Work required
What you produce should be every line from the data that includes "tail".

=== Exercise material ===

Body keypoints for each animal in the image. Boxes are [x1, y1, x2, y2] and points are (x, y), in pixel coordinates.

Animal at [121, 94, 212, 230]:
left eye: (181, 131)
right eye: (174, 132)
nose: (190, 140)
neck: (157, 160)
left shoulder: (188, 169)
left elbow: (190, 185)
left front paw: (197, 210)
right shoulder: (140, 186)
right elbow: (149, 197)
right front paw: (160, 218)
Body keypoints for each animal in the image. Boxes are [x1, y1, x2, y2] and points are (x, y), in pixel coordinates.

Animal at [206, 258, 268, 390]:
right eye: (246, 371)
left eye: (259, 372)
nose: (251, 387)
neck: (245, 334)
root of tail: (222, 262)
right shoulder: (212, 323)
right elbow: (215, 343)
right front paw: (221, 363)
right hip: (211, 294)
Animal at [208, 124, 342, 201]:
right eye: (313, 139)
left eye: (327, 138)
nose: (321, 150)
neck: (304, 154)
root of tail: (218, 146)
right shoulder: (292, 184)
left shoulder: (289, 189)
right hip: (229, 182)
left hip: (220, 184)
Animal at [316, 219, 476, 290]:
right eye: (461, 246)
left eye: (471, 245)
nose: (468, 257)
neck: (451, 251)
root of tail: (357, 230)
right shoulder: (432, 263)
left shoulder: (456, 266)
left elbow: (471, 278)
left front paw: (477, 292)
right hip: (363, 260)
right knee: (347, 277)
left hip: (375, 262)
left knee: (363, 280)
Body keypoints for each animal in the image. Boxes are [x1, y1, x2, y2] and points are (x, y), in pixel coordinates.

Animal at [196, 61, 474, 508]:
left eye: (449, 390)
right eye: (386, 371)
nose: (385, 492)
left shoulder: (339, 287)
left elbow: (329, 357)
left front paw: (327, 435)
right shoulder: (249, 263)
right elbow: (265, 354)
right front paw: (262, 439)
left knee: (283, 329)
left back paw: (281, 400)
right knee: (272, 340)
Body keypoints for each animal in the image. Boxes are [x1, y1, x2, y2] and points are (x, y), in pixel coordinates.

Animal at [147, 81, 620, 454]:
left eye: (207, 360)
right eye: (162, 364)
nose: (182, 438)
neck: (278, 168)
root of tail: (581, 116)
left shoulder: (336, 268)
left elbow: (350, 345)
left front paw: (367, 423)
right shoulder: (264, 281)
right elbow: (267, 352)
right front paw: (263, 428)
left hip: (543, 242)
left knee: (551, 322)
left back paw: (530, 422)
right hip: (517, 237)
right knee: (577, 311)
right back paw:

===

Problem solution
root of tail: (222, 262)
root of tail: (218, 146)
root of tail: (357, 230)
root of tail: (581, 116)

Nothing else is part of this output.